In diesem Beispiel sollte nun aufgrund der Kundenstimmen der Prozess der Website-Adressänderung genauer betrachtet werden. Somit gilt es, die Aufmerksamkeit auf diesen Prozessschritt zu legen und zu überlegen, wie dieser Abschnitt aus Kundensicht vereinfacht, integriert oder möglicherweise komplett entfallen kann, indem andere Lösungen gefunden werden.
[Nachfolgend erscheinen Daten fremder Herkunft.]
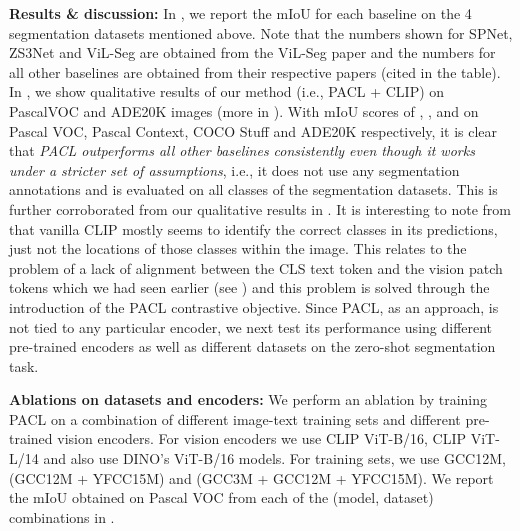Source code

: \documentclass[10pt,twocolumn,letterpaper]{article}
\begin{document}
\textbf{Results \& discussion:} In , we report the mIoU for each baseline on the 4 segmentation datasets mentioned above. Note that the numbers shown for SPNet, ZS3Net and ViL-Seg are obtained from the ViL-Seg paper \cite{liu2022open} and the numbers for all other baselines are obtained from their respective papers (cited in the table). In , we show qualitative results of our method (i.e., PACL + CLIP) on PascalVOC and ADE20K images (more in ). With mIoU scores of , ,  and  on Pascal VOC, Pascal Context, COCO Stuff and ADE20K respectively, it is clear that \emph{PACL outperforms all other baselines consistently even though it works under a stricter set of assumptions}, i.e., it does not use any segmentation annotations and is evaluated on all classes of the segmentation datasets. This is further corroborated from our qualitative results in . It is interesting to note from  that vanilla CLIP mostly seems to identify the correct classes in its predictions, just not the locations of those classes within the image. This relates to the problem of a lack of alignment between the CLS text token and the vision patch tokens which we had seen earlier (see ) and this problem is solved through the introduction of the PACL contrastive objective. Since PACL, as an approach, is not tied to any particular encoder, we next test its performance using different pre-trained encoders as well as different datasets on the zero-shot segmentation task.

\textbf{Ablations on datasets and encoders:} We perform an ablation by training PACL on a combination of different image-text training sets and different pre-trained vision encoders. For vision encoders we use CLIP ViT-B/16, CLIP ViT-L/14 and also use DINO's \cite{caron2021emerging} ViT-B/16 models. For training sets, we use GCC12M, (GCC12M + YFCC15M) and (GCC3M + GCC12M + YFCC15M). We report the mIoU obtained on Pascal VOC from each of the (model, dataset) combinations in .
\end{document}
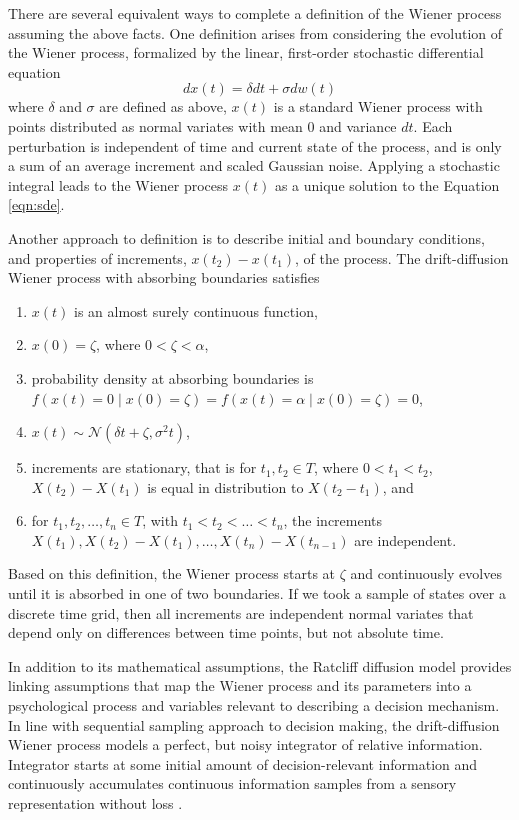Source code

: \documentclass[12pt]{report}
\begin{document}
There are several equivalent ways to
complete a definition of the Wiener process assuming the above facts.
One definition arises from considering the evolution of the Wiener process,
formalized by the linear, first-order stochastic  differential equation 
% 
\begin{equation}
\label{eqn:sde}
dx(t) = \delta dt + \sigma dw(t) 
\end{equation} 
% 
where $\delta$ and $\sigma$ are defined as above, $x(t)$ is a
standard Wiener process with points distributed as normal
variates with mean 0 and variance $dt$. Each perturbation is independent of time and current state of the process, and is only a sum of an average increment and scaled Gaussian noise. Applying a stochastic integral leads to the Wiener process $x(t)$ as a unique solution to the Equation \ref{eqn:sde}. 

Another approach to definition is to describe initial and boundary conditions, and properties
of increments, $x(t_2) - x(t_1)$, of the process. The drift-diffusion Wiener process with absorbing boundaries 
satisfies
%
\begin{enumerate} 
\item $x(t)$ is an almost surely continuous function,
%
\item $x(0) = \zeta$, where $0 < \zeta < \alpha$,
%
\item probability density at absorbing boundaries is $f(x(t) = 0 \mid x(0) = \zeta) = f(x(t) = \alpha \mid x(0) = \zeta) = 0$,
%
\item $x(t) \sim \mathcal{N}(\delta t + \zeta, \sigma^2 t)$,
%
\item increments are stationary, that is for $t_1, t_2 \in T$, where $0 < t_1 < t_2$, $X(t_2) - X(t_1)$ is equal in distribution to $X(t_2 - t_1)$, and
%
\item for $t_1, t_2, \ldots, t_n \in T$, with $t_1 < t_2 < \ldots < t_n$, the increments $X(t_1),
X(t_2) - X(t_1), \ldots, X(t_n) - X(t_{n-1})$ are independent.
\end{enumerate} 
%
Based on this definition, the Wiener process starts at $\zeta$ and continuously evolves until it is absorbed in one of two boundaries. If we took a sample of states over a discrete time grid, then all  increments are independent normal variates that depend only on differences between time points, but not absolute time.  

In addition to its mathematical assumptions, the Ratcliff
diffusion model provides linking assumptions that
map the Wiener process and its parameters into a psychological process and variables relevant to describing a decision mechanism. In line with sequential sampling approach to decision making, the drift-diffusion Wiener process models a perfect, but noisy integrator of relative information. Integrator starts at some initial amount of decision-relevant information and continuously accumulates continuous information samples from a sensory representation without loss \citep{Smi2000,BogBro2006}.
\end{document}
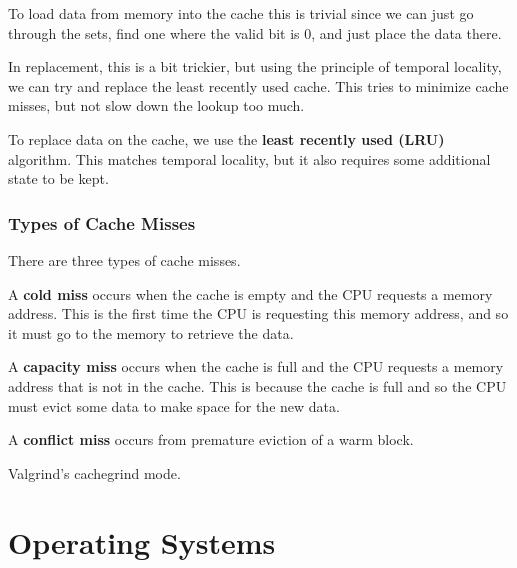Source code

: \documentclass{article}
\begin{document}
      \begin{theorem}[Placement]
        To load data from memory into the cache this is trivial since we can just go through the sets, find one where the valid bit is $0$, and just place the data there.  
      \end{theorem}

      In replacement, this is a bit trickier, but using the principle of temporal locality, we can try and replace the least recently used cache. This tries to minimize cache misses, but not slow down the lookup too much. 

      \begin{theorem}[Replacement]
        To replace data on the cache, we use the \textbf{least recently used (LRU)} algorithm. This matches temporal locality, but it also requires some additional state to be kept. 
      \end{theorem}

    \subsubsection{Types of Cache Misses} 

      There are three types of cache misses. 

      \begin{definition}
        A \textbf{cold miss} occurs when the cache is empty and the CPU requests a memory address. This is the first time the CPU is requesting this memory address, and so it must go to the memory to retrieve the data.
      \end{definition}
      
      \begin{definition}
        A \textbf{capacity miss} occurs when the cache is full and the CPU requests a memory address that is not in the cache. This is because the cache is full and so the CPU must evict some data to make space for the new data.
      \end{definition}

      \begin{definition}
        A \textbf{conflict miss} occurs from premature eviction of a warm block. 
      \end{definition}

    Valgrind's cachegrind mode. 

\section{Operating Systems}
\end{document}
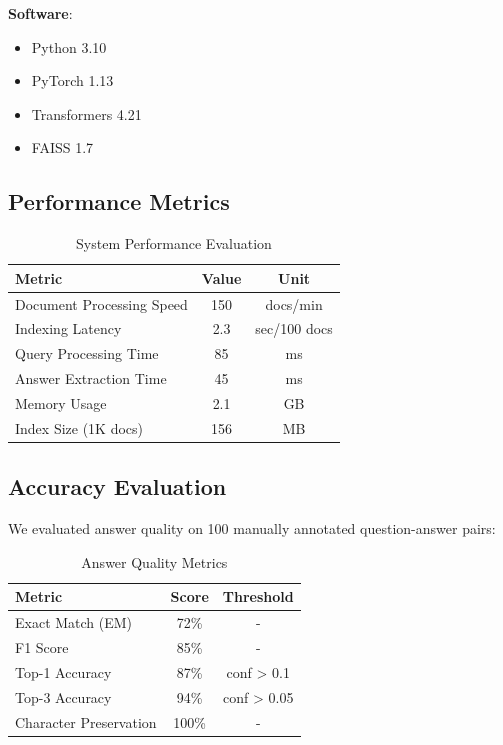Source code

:\documentclass[conference]{IEEEtran}
\begin{document}
\textbf{Software}:
\begin{itemize}
    \item Python 3.10
    \item PyTorch 1.13
    \item Transformers 4.21
    \item FAISS 1.7
\end{itemize}

\subsection{Performance Metrics}

\begin{table}[htbp]
\caption{System Performance Evaluation}
\begin{center}
\begin{tabular}{|l|c|c|}
\hline
\textbf{Metric} & \textbf{Value} & \textbf{Unit} \\
\hline
Document Processing Speed & 150 & docs/min \\
Indexing Latency & 2.3 & sec/100 docs \\
Query Processing Time & 85 & ms \\
Answer Extraction Time & 45 & ms \\
Memory Usage & 2.1 & GB \\
Index Size (1K docs) & 156 & MB \\
\hline
\end{tabular}
\label{table:performance}
\end{center}
\end{table}

\subsection{Accuracy Evaluation}
We evaluated answer quality on 100 manually annotated question-answer pairs:

\begin{table}[htbp]
\caption{Answer Quality Metrics}
\begin{center}
\begin{tabular}{|l|c|c|}
\hline
\textbf{Metric} & \textbf{Score} & \textbf{Threshold} \\
\hline
Exact Match (EM) & 72\% & - \\
F1 Score & 85\% & - \\
Top-1 Accuracy & 87\% & conf > 0.1 \\
Top-3 Accuracy & 94\% & conf > 0.05 \\
Character Preservation & 100\% & - \\
\hline
\end{tabular}
\label{table:accuracy}
\end{center}
\end{table}
\end{document}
Ebenso können die Begeisterungspotenziale, die aus den Kundenstimmen identifiziert werden konnten (im Beispiel die Hilfe in der App bei der Arztsuche in der neuen Umgebung), für weitere Kanäle aufgegriffen werden.
Wirksamkeit der Änderungen beobachten
Wurde nach dieser Analyse dann eine Optimierung des Prozessablaufes umgesetzt, kann eine nachgelagerte Wirksamkeitskontrolle erfolgen, indem die NPS-Werte, die Kundenbewertungen und die SLA-Einhaltung des angepassten Prozesses im Zeitablauf beobachtet werden. Steigen die NPS-Werte nach einer Optimierung, fühlt sich der Kunde besser verstanden und drückt somit seine Zufriedenheit aus.
Fazit
Der Kunde ist gewillt, dem Unternehmen sein Feedback zu geben. Diese Feedbackkultur ist durch Produktrezensionen, Verkäuferbewertungen etc. in unserer Zeit durchaus zur Normalität geworden. Daher sollte auch ein Finanzdienstleistungsunternehmen diese Chance nutzen und durch ein gezieltes und intelligentes Kundenfeedbackmanagement die Erfahrungen, Wünsche und Anregungen der Kunden aufgreifen. Je gezielter dieses Feedback erhoben wird, umso besser können die eigenen Prozesse dadurch analysiert und vor allem differenziert optimiert werden. Dazu gehört insbesondere die klare Zuordnung von Bewertungs-Kontaktpunkten zu den Prozessen und anschließend eine smarte Prozessanalyse (idealerweise mittels eines Prozess-Mining Tools), um die Potenziale zu erkennen und zu heben.